**** Records to process ****
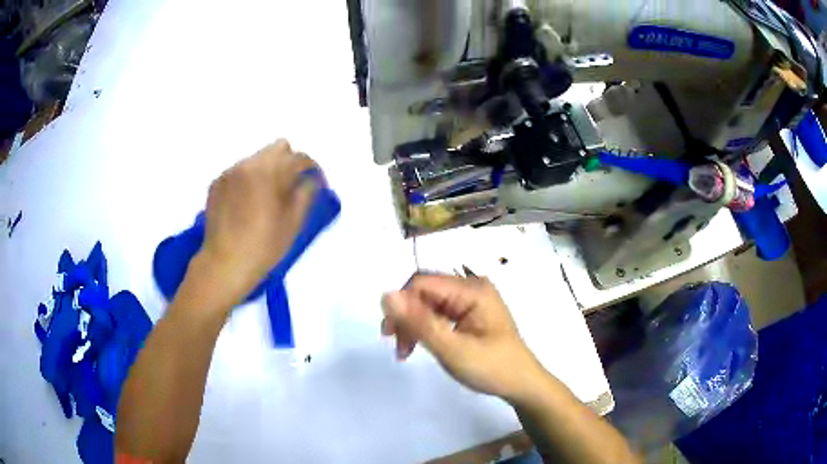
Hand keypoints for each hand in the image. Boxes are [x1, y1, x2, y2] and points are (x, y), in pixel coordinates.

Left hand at [198, 139, 317, 303]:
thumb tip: (311, 180)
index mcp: (270, 171)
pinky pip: (239, 171)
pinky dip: (249, 180)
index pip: (300, 158)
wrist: (223, 265)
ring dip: (268, 170)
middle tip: (291, 187)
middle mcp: (248, 164)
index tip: (316, 184)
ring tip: (267, 197)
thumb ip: (306, 194)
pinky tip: (247, 204)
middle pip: (278, 148)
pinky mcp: (217, 183)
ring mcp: (230, 172)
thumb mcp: (292, 223)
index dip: (313, 169)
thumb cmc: (263, 247)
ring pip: (257, 158)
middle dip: (290, 162)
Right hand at [381, 274, 545, 402]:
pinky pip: (439, 313)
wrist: (521, 384)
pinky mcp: (470, 313)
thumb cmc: (491, 368)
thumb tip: (386, 295)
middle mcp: (471, 288)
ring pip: (429, 303)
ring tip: (405, 352)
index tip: (390, 334)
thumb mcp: (452, 349)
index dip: (401, 304)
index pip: (422, 283)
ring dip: (413, 325)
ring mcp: (471, 300)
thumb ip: (419, 322)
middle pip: (424, 292)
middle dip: (406, 317)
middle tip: (398, 348)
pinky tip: (419, 345)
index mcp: (472, 289)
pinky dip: (425, 329)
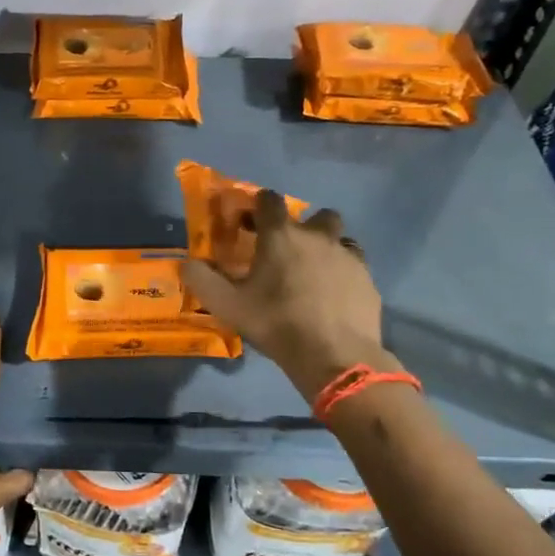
****
» The problem
Reproduce word for word the lines running from the line with "pinky mcp: (217, 183)" through the end of the data, both included, and nothing else; leave out the pictures.

» Task answer
pinky mcp: (217, 183)
ring mcp: (230, 172)
thumb mcp: (292, 223)
index dip: (313, 169)
thumb cmc: (263, 247)
ring pip: (257, 158)
middle dip: (290, 162)
Right hand at [381, 274, 545, 402]:
pinky pip: (439, 313)
wrist: (521, 384)
pinky mcp: (470, 313)
thumb cmc: (491, 368)
thumb tip: (386, 295)
middle mcp: (471, 288)
ring pip: (429, 303)
ring tip: (405, 352)
index tip: (390, 334)
thumb mcp: (452, 349)
index dip: (401, 304)
index pip: (422, 283)
ring dip: (413, 325)
ring mcp: (471, 300)
thumb ip: (419, 322)
middle pip: (424, 292)
middle dip: (406, 317)
middle tip: (398, 348)
pinky tip: (419, 345)
index mcp: (472, 289)
pinky dip: (425, 329)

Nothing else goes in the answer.